Em Oliver’s Beautiful Nothing is a play that will stay with you long after you step out of the theatre. The play starring Bhav Amar and directed by Charlie Barnett brings the audience into the life of movie star, Anya.
From the outset, the play seems to be a predictable overdone story in which a much-loved celebrity does not enjoy their life in the limelight. However, Beautiful Nothing goes way beyond this conventional tale as it explores sexuality and the dangers of online fame and it’s this that makes the play a five-star play.
One-woman shows can have the tendency almost to bore their audience as a forty-minute monologue can often feel difficult to sit through. Alternatively, Beautiful Nothing rectifies this by writing with a rhythm, one that incorporates audience participation to create an engaging play. Two rhetorical and the other non-questioning questions keep the audience’s attention and bring us further into Anya’s world.
Though it is not a surprise that female celebrities have been victims of non-consensual photoshop, the idea that young female celebrities have been photoshopped into pornographic scenes is not a theme that is discussed in society, let alone one of the main subjects of a play. Beautiful Nothing uses this to highlight the dark side of fame that is often experienced by young female actresses like Anya.
Those in charge of Anya’s public image are obsessed with creating and maintaining her false front. So much so that what seem to be close friendships and romantic relationships are just illusions to the public eye, instead they are carefully curated coffee dates and timetable collisions with Anya’s co-stars.

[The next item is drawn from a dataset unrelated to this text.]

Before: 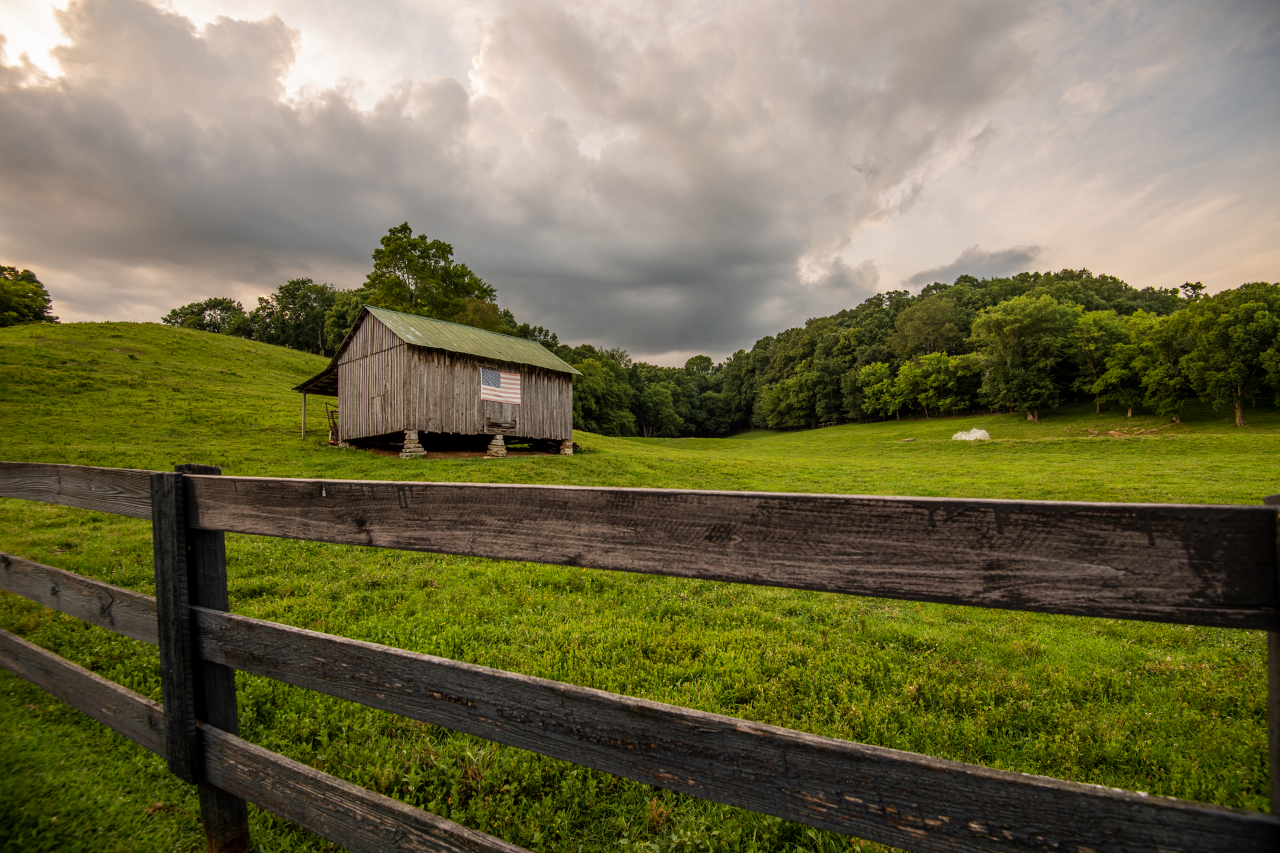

In addition to her public life being fake, Anya begins to question her sexuality after realising that her curated public life has created disillusion in her personal life.
Furthermore, the truth behind Anya’s relationship with her mother and father is continually revealed throughout the performance. Ultimately reminding the audience just how controlled Anya’s life has been, and how society’s hunger for the perfect “IT Girl” can make young female celebrities like Anya, victims to the media.
Beautiful Nothing was at theSpace @ Surgeons Hall (Haldane Theatre) August 15-20 at 10:00.